__FRAGMENTO CITADO__:
◆ ◆ ◆ ◆ ◆ ◆ ◆

Cristo nos cuidó la Casa. Se habla y se hablaba mucho de la pobreza, de la elocuencia, de la generosa donación de Cristo. Se hablaba y se habla poco del misterio de su amor virginal. Pero ese amor, oculto tras los matorrales de una Casa abandonada, mantuvo un candil encendido, y ese candil, humilde pero indoblegable, guió a Martha, y luego a Alejandra, a Ana Teresa, y luego a muchas otras hermanas para que empujaron los goznes desvencijados y abrieran de nuevo las puertas. Por eso, según expresión del Consejo de Provincia, ahora las puertas “están abiertas”.
La carta del Consejo llama a éste un modo particular. Eso es cierto. No somos el camino sino un camino. Cristo dijo: “No todos entienden este lenguaje” (Mt 19,11). Hemos comprobado, a precio de soportar burlas, que es así. En la propia familia, en el ámbito parroquial, entre frailes y hermanas, incluso, hemos tenido que decirnos con humilde realismo: “no todos entienden este lenguaje”.
Sin embargo, si somos honestos, hay también una parte nuestra de responsabilidad en ello. El lenguaje a veces “no se entiende” porque somos vocablos confusos o ambiguos. Así que no porque hoy estemos de fiesta vamos a pensar que somos más de lo que somos. Nuestras incoherencias y vacilaciones, nuestra falta de espíritu de oración y de unidad, nuestro compromiso intermitente y acomodado son algunas de las llagas que ya asoman, aunque apenas estamos naciendo. Esta hora no puede ser ocasión para triunfalismos infantiles.
De hecho, acontecimientos dolorosos marcan con su espina esta misma reunión. Para mañana teníamos un encuentro vocacional, pero nuestra promotora ha pedido dispensa para retirarse del camino, a lo menos por un tiempo. Es la segunda petición grave de dispensa que recibo en menos de un mes. Así que no caben los cantos de triunfo, sino la oración de intercesión y la sola alabanza de la misericordia divina, que es inagotable. Porque no es el momento para iniciar juicios de responsabilidad personal o colectiva, sino el de volvernos hacia Dios con corazón humilde y contrito y decirle: “este don es más grande que nosotros; ¡ayúdanos, Señor!”.

◆ ◆ ◆ ◆ ◆ ◆ ◆

__CONJUNTO DE DATOS__:
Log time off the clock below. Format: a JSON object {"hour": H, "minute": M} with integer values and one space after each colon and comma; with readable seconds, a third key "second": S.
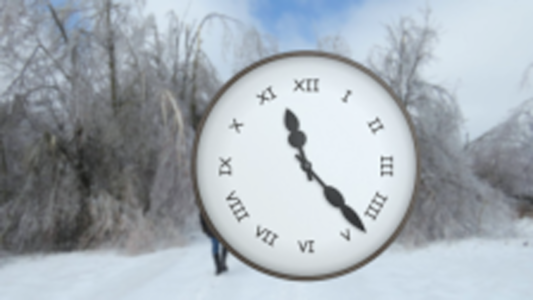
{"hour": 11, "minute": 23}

◆ ◆ ◆ ◆ ◆ ◆ ◆

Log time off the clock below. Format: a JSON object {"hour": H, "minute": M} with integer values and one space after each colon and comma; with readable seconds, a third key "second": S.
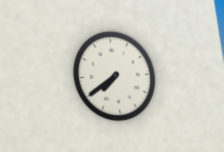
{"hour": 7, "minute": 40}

◆ ◆ ◆ ◆ ◆ ◆ ◆

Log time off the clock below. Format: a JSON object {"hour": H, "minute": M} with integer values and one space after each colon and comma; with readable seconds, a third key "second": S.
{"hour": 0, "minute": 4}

◆ ◆ ◆ ◆ ◆ ◆ ◆

Transcribe del fragmento citado todo lo que va desde "Sin embargo, si" hasta "para triunfalismos infantiles.", ambos incluidos.

Sin embargo, si somos honestos, hay también una parte nuestra de responsabilidad en ello. El lenguaje a veces “no se entiende” porque somos vocablos confusos o ambiguos. Así que no porque hoy estemos de fiesta vamos a pensar que somos más de lo que somos. Nuestras incoherencias y vacilaciones, nuestra falta de espíritu de oración y de unidad, nuestro compromiso intermitente y acomodado son algunas de las llagas que ya asoman, aunque apenas estamos naciendo. Esta hora no puede ser ocasión para triunfalismos infantiles.